# What is asked
Rewrite every line of the records below with "column" changed to "field" and nothing else altered, leaving out the pictures.

# Data records
* start *

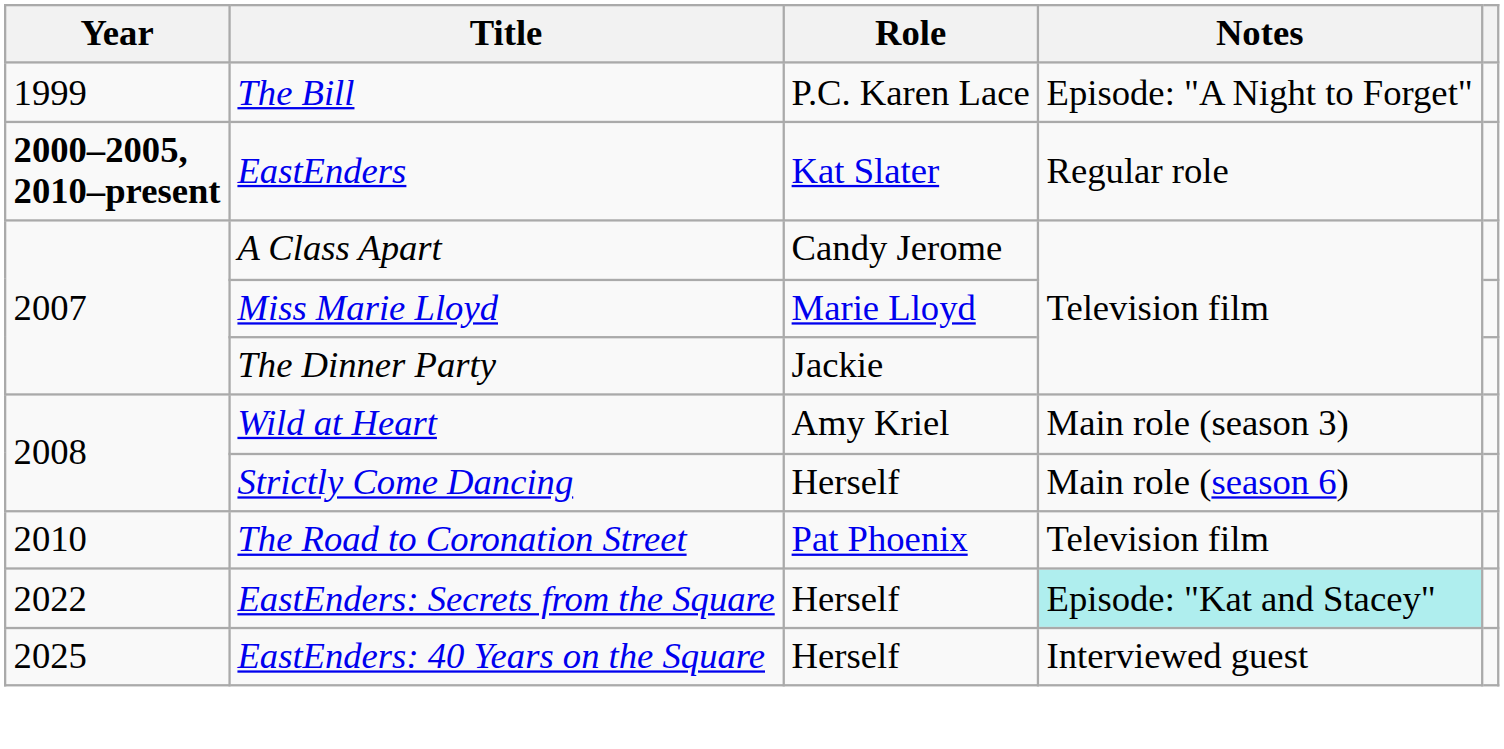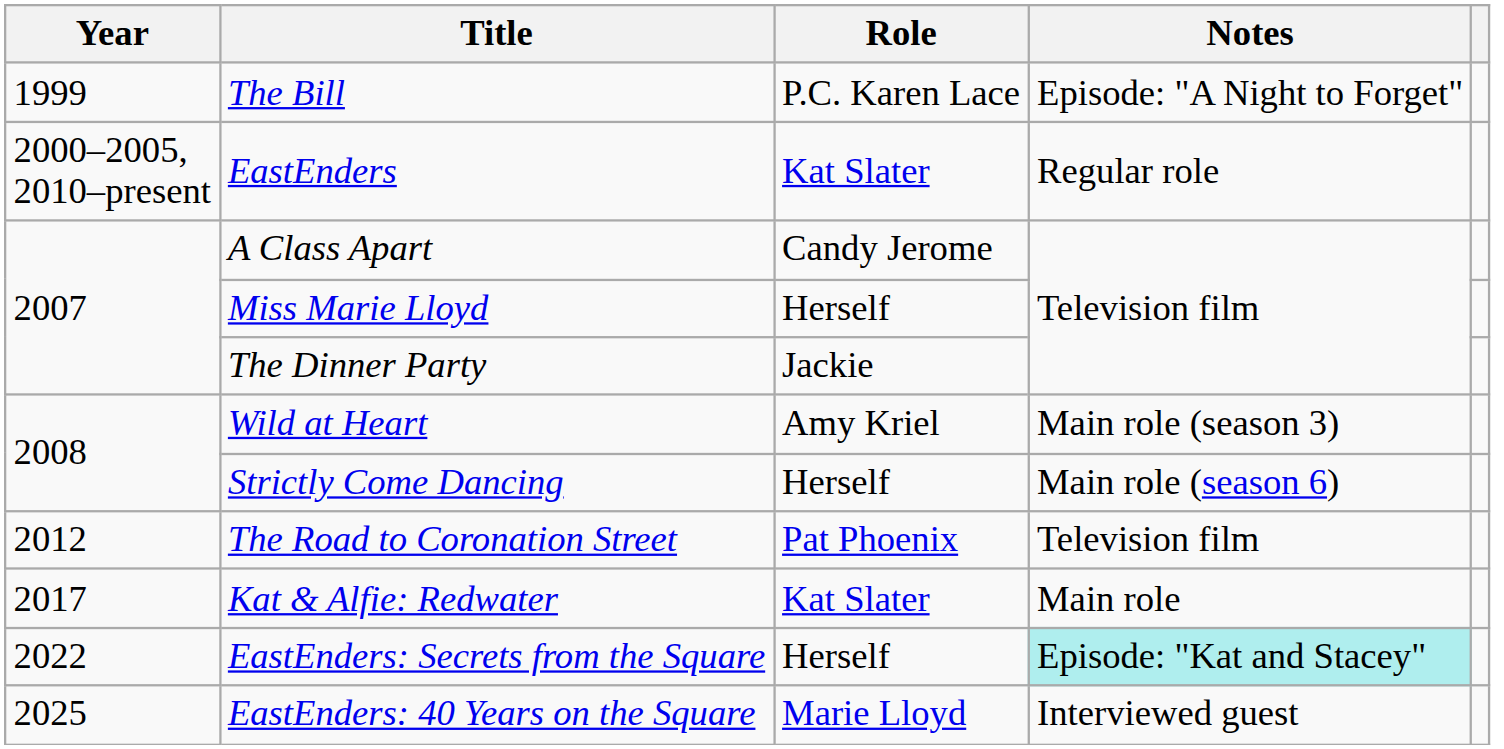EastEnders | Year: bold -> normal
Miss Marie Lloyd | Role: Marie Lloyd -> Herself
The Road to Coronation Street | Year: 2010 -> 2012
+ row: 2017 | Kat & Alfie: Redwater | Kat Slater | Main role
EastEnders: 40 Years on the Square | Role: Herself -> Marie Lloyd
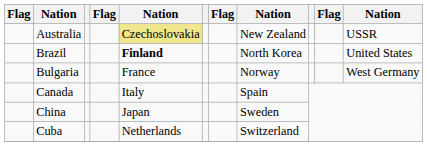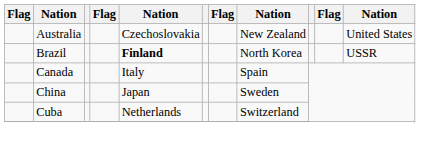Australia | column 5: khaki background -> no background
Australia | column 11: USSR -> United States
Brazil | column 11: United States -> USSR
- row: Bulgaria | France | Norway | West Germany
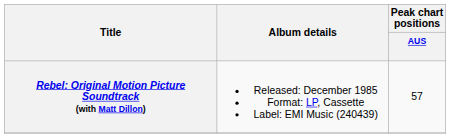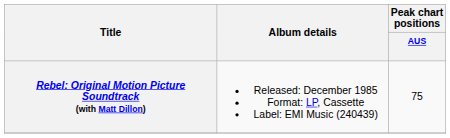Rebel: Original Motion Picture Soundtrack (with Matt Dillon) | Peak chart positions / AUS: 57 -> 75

* end *

# Result of this task
EastEnders | Year: bold -> normal
Miss Marie Lloyd | Role: Marie Lloyd -> Herself
The Road to Coronation Street | Year: 2010 -> 2012
+ row: 2017 | Kat & Alfie: Redwater | Kat Slater | Main role
EastEnders: 40 Years on the Square | Role: Herself -> Marie Lloyd
Australia | field 5: khaki background -> no background
Australia | field 11: USSR -> United States
Brazil | field 11: United States -> USSR
- row: Bulgaria | France | Norway | West Germany
Rebel: Original Motion Picture Soundtrack (with Matt Dillon) | Peak chart positions / AUS: 57 -> 75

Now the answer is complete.